=== EXTRACTED MATERIAL ===

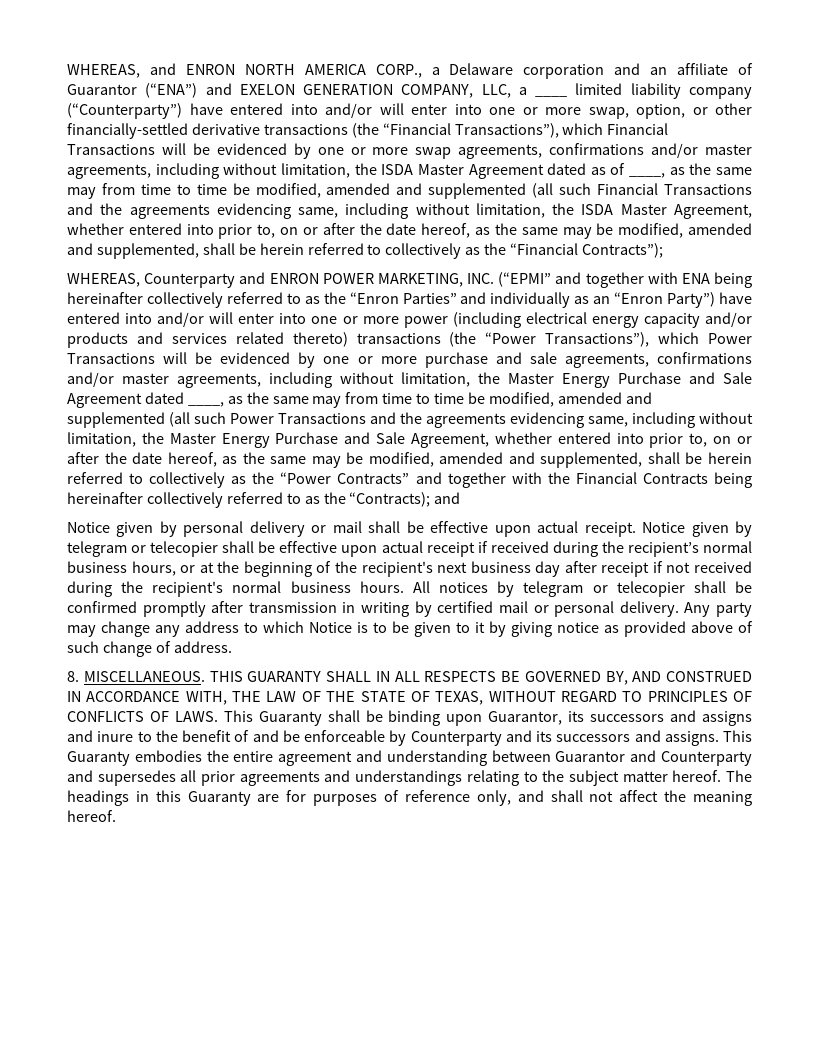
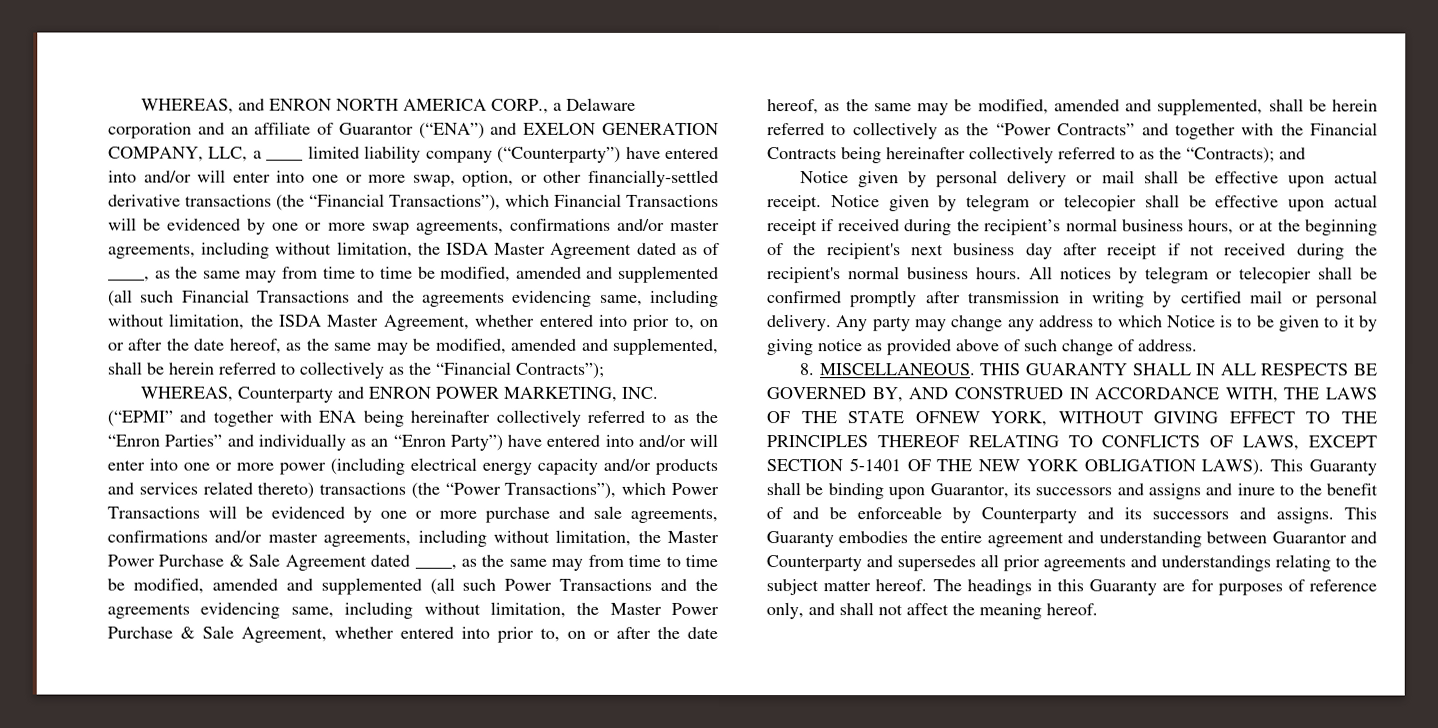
[562,372,715,388] Energy Purchase and -> [107,554,244,567] Power Purchase &
[221,432,371,448] Energy Purchase and -> [671,602,719,615] [107,626,195,639] Power Purchase &
[266,691,297,702] LAW -> [1325,387,1377,400] LAWS
[410,691,752,705] [67,711,218,722] OF TEXAS, WITHOUT REGARD TO PRINCIPLES OF CONFLICTS OF LAWS. -> [914,411,1377,427] [766,435,1377,451] [766,458,1265,476] OFNEW YORK, WITHOUT GIVING EFFECT TO THE PRINCIPLES THEREOF RELATING TO CONFLICTS OF LAWS, EXCEPT SECTION 5-1401 OF THE NEW YORK OBLIGATION LAWS).

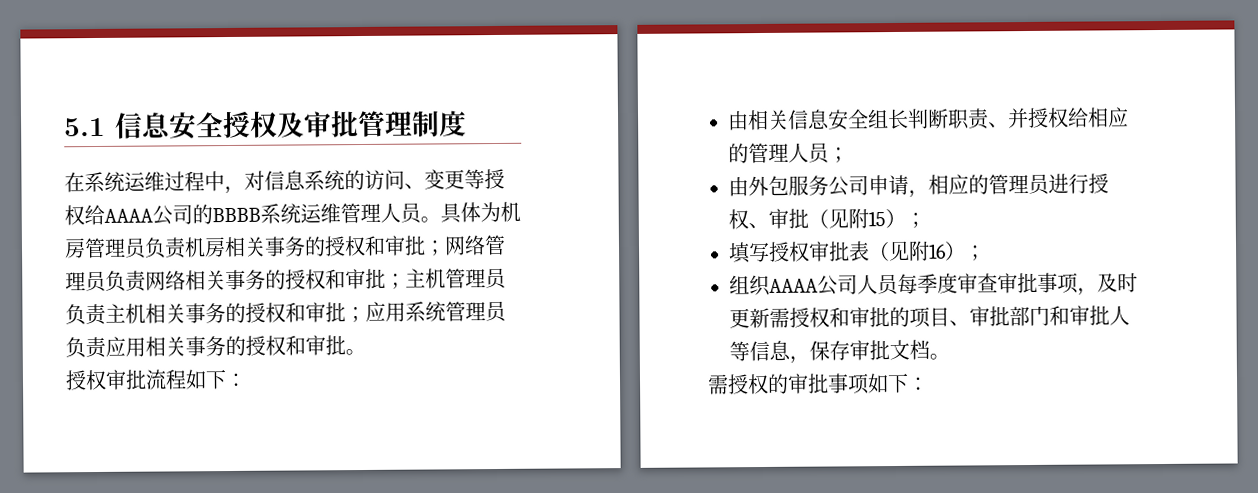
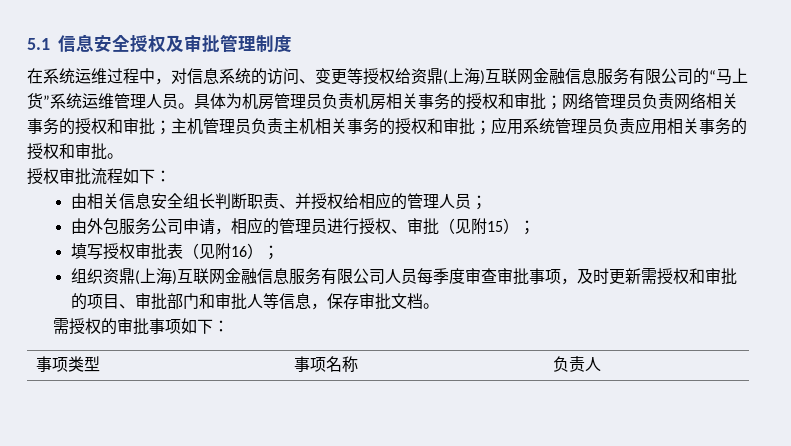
[104,204,261,226] AAAA公司的BBBB -> [411,68,748,85] [27,93,50,109] 资鼎(上海)互联网金融信息服务有限公司的“马上货”
[768,278,818,293] AAAA -> [102,268,353,285] 资鼎(上海)互联网金融信息服务有限
(929, 383) none -> [36,356,101,372] [294,356,359,372] [553,356,602,372] // 事项类型 | 事项名称 | 负责人

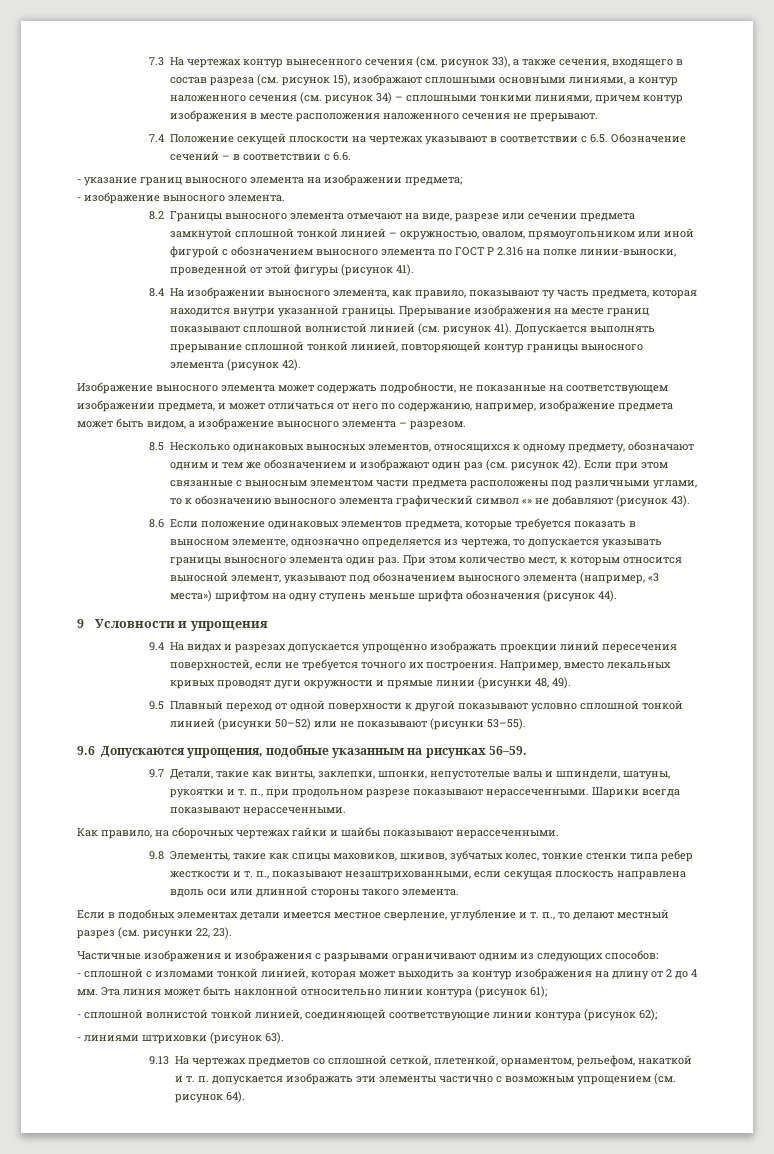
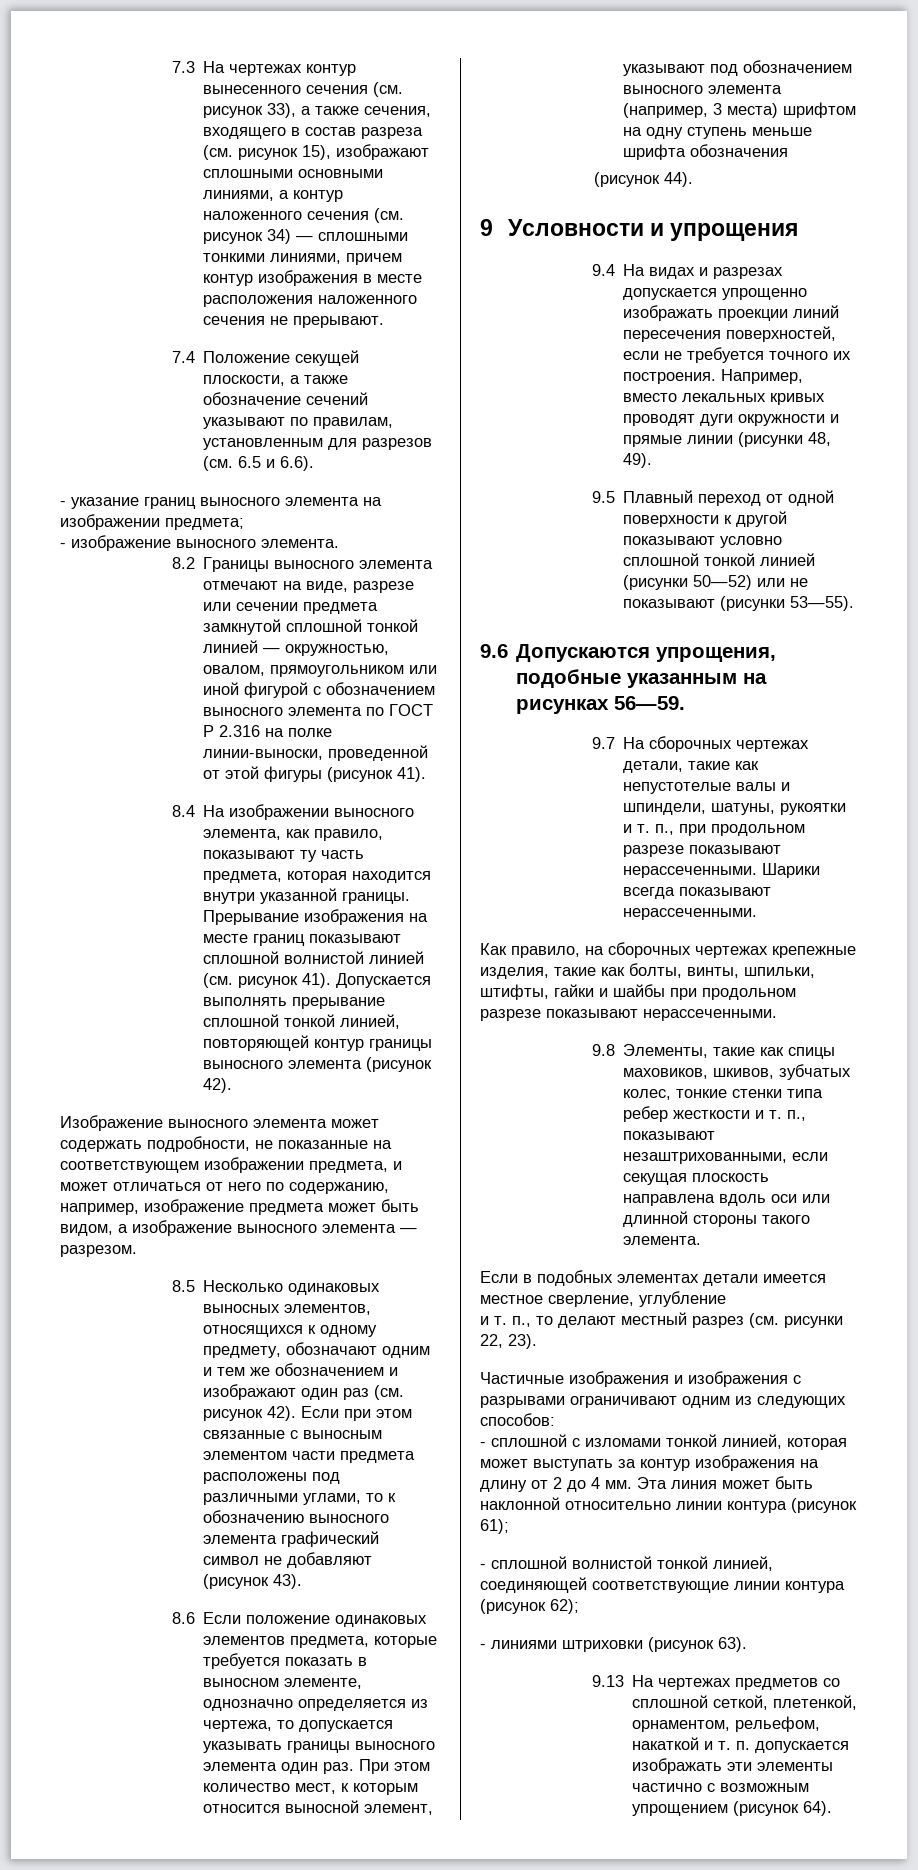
[394,96,403,101] – -> [296,236,314,241] —
[288,133,686,145] [169,151,351,161] плоскости на чертежах указывают в соответствии с 6.5. Обозначение сечений – в соответствии с 6.6. -> [203,375,349,386] [203,392,369,405] [203,417,394,429] [203,438,433,450] [203,456,315,471] плоскости, а также обозначение сечений указывают по правилам, установленным для разрезов (см. 6.5 и 6.6).
[388,232,397,237] – -> [263,648,281,653] —
[399,422,407,427] – -> [400,1228,417,1233] —
[521,498,532,504] «» -> (260, 1560) none
[647,573,659,582] [169,590,212,602] «3 места») -> [713,103,779,118] 3 места)
(540, 595) none -> (789, 150) //
[274,718,311,730] 50–52) -> [693,575,753,590] 50—52)
[486,718,526,730] 53–55). -> [790,596,855,611] 53—55).
[488,746,527,755] 56–59. -> [614,696,686,710] 56—59.
[169,769,427,779] Детали, такие как винты, заклепки, шпонки, -> [623,736,810,752] [623,761,760,773] На сборочных чертежах детали, такие как
[292,827,380,837] гайки и шайбы -> [772,946,856,958] [480,963,815,979] [480,984,796,1000] [480,1009,541,1021] крепежные изделия, такие как болты, винты, шпильки, штифты, гайки и шайбы при продольном разрезе
(516, 915) none -> (726, 1299) //
[398,971,454,979] выходить -> [533,1459,613,1471] выступать
[653,1073,676,1085] [174,1094,223,1103] (см. рисунок -> [733,1801,800,1816] (рисунок

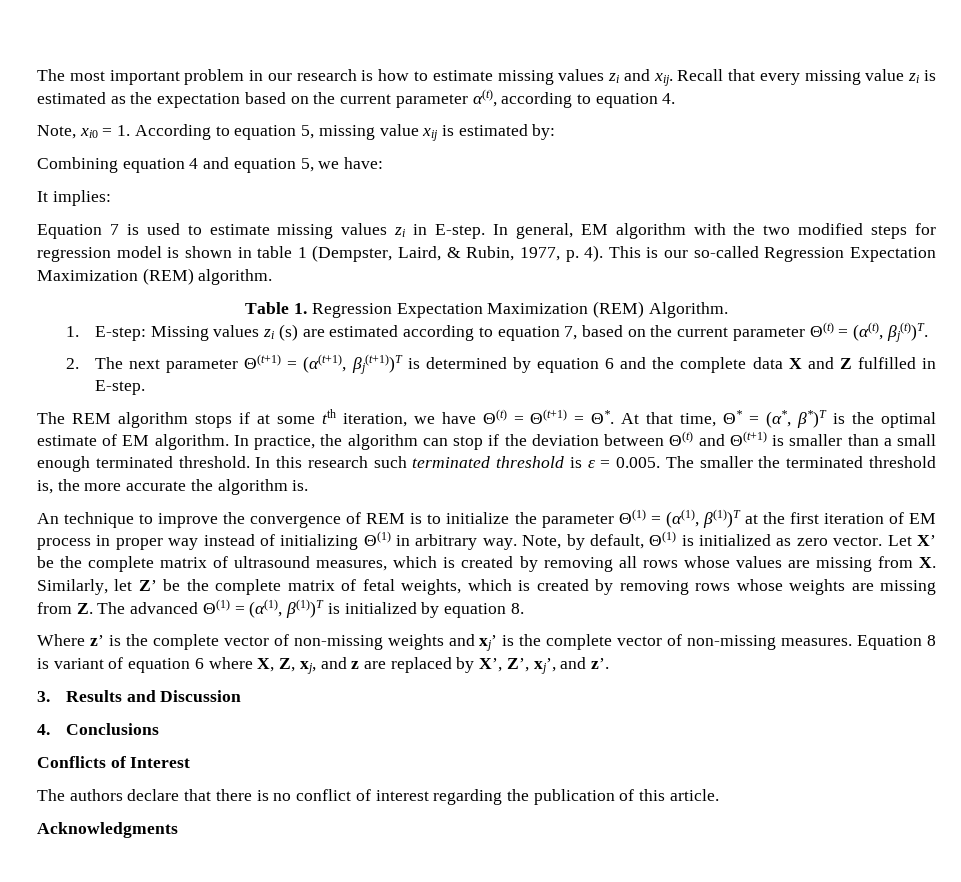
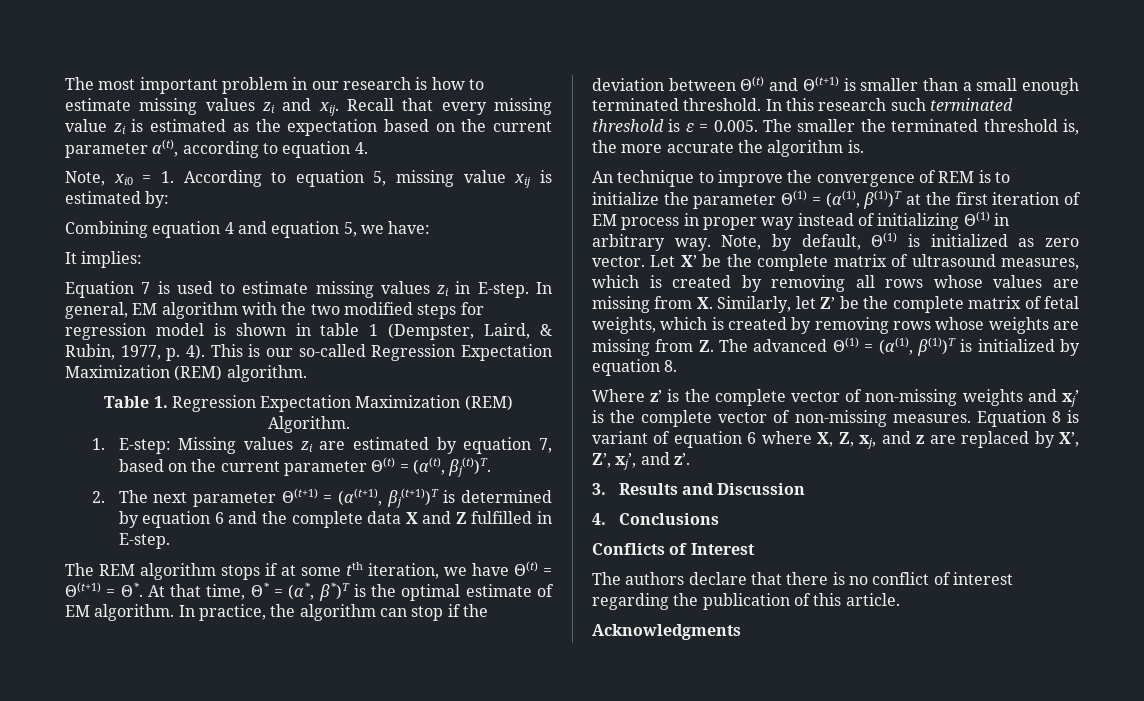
[278,324,298,341] (s) -> (313, 446) none
[403,325,493,341] according to -> [436,437,457,454] by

===

■ WHAT NEEDS TO BE DONE: Output every record above verbatim, excluding images.

■ REPLY TO THE EXERCISE:
[562,372,715,388] Energy Purchase and -> [107,554,244,567] Power Purchase &
[221,432,371,448] Energy Purchase and -> [671,602,719,615] [107,626,195,639] Power Purchase &
[266,691,297,702] LAW -> [1325,387,1377,400] LAWS
[410,691,752,705] [67,711,218,722] OF TEXAS, WITHOUT REGARD TO PRINCIPLES OF CONFLICTS OF LAWS. -> [914,411,1377,427] [766,435,1377,451] [766,458,1265,476] OFNEW YORK, WITHOUT GIVING EFFECT TO THE PRINCIPLES THEREOF RELATING TO CONFLICTS OF LAWS, EXCEPT SECTION 5-1401 OF THE NEW YORK OBLIGATION LAWS).

[104,204,261,226] AAAA公司的BBBB -> [411,68,748,85] [27,93,50,109] 资鼎(上海)互联网金融信息服务有限公司的“马上货”
[768,278,818,293] AAAA -> [102,268,353,285] 资鼎(上海)互联网金融信息服务有限
(929, 383) none -> [36,356,101,372] [294,356,359,372] [553,356,602,372] // 事项类型 | 事项名称 | 负责人

[394,96,403,101] – -> [296,236,314,241] —
[288,133,686,145] [169,151,351,161] плоскости на чертежах указывают в соответствии с 6.5. Обозначение сечений – в соответствии с 6.6. -> [203,375,349,386] [203,392,369,405] [203,417,394,429] [203,438,433,450] [203,456,315,471] плоскости, а также обозначение сечений указывают по правилам, установленным для разрезов (см. 6.5 и 6.6).
[388,232,397,237] – -> [263,648,281,653] —
[399,422,407,427] – -> [400,1228,417,1233] —
[521,498,532,504] «» -> (260, 1560) none
[647,573,659,582] [169,590,212,602] «3 места») -> [713,103,779,118] 3 места)
(540, 595) none -> (789, 150) //
[274,718,311,730] 50–52) -> [693,575,753,590] 50—52)
[486,718,526,730] 53–55). -> [790,596,855,611] 53—55).
[488,746,527,755] 56–59. -> [614,696,686,710] 56—59.
[169,769,427,779] Детали, такие как винты, заклепки, шпонки, -> [623,736,810,752] [623,761,760,773] На сборочных чертежах детали, такие как
[292,827,380,837] гайки и шайбы -> [772,946,856,958] [480,963,815,979] [480,984,796,1000] [480,1009,541,1021] крепежные изделия, такие как болты, винты, шпильки, штифты, гайки и шайбы при продольном разрезе
(516, 915) none -> (726, 1299) //
[398,971,454,979] выходить -> [533,1459,613,1471] выступать
[653,1073,676,1085] [174,1094,223,1103] (см. рисунок -> [733,1801,800,1816] (рисунок

[278,324,298,341] (s) -> (313, 446) none
[403,325,493,341] according to -> [436,437,457,454] by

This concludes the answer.